High and low pressure systems cause the day-to-day changes in our weather. In this article we look at how they are defined and how they form.
The Earth's atmosphere exerts a pressure on the surface. Pressure is measured in hectoPascals (hPa), also called millibars. Standard pressure at sea level is defined as 1013hPa, but we can see large areas of either high or low pressure. These areas are all relative to each other - so what defines a high will change depending on the area around it.
On a weather chart, lines joining places with equal sea-level pressures are called isobars. Charts showing isobars are useful because they identify features such as anticyclones (areas of high pressure) and depressions (areas of low pressure).
Areas of high and low pressure are caused by ascending and descending air. As air warms, it ascends leading to low pressure at the surface. As air cools, it descends leading to high pressure at the surface. This is illustrated in the diagram below.

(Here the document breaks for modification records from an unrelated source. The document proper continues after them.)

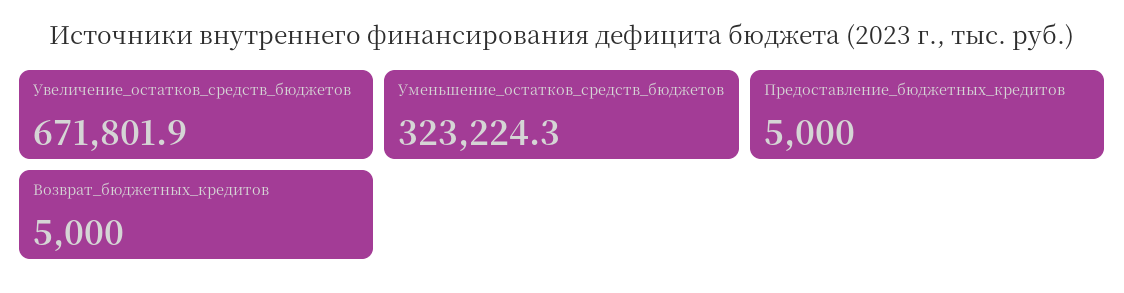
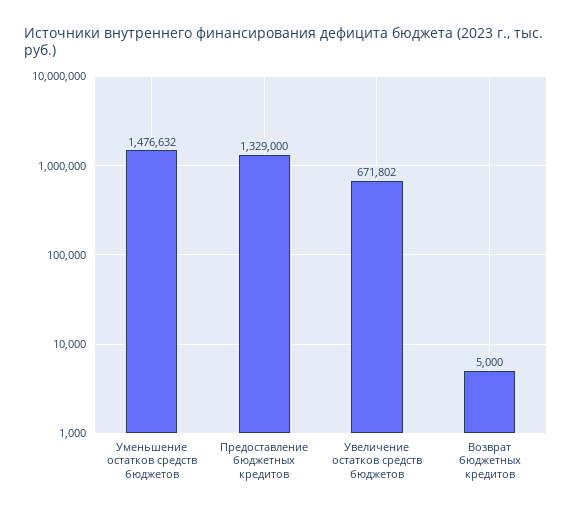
  {
    "Увеличение_остатков_средств_бюджетов": 671801.9,
-   "Уменьшение_остатков_средств_бюджетов": 323224.3,
+   "Уменьшение_остатков_средств_бюджетов": 1476632,
-   "Предоставление_бюджетных_кредитов": 5000,
+   "Предоставление_бюджетных_кредитов": 1329000,
    "Возврат_бюджетных_кредитов": 5000
  }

High and low pressure systems
In general, low pressure leads to unsettled weather conditions and high pressure leads to settled weather conditions.
In an anticyclone (high pressure) the winds tend to be light and blow in a clockwise direction (in the northern hemisphere). Also the air is descending, which reduces the formation of cloud and leads to light winds and settled weather conditions.
In a depression (low pressure), air is rising and blows in an anticlockwise direction around the low (in the northern hemisphere). As it rises and cools, water vapour condenses to form clouds and perhaps precipitation. This is why the weather in a depression is often unsettled - there are usually frontal systems associated with depressions.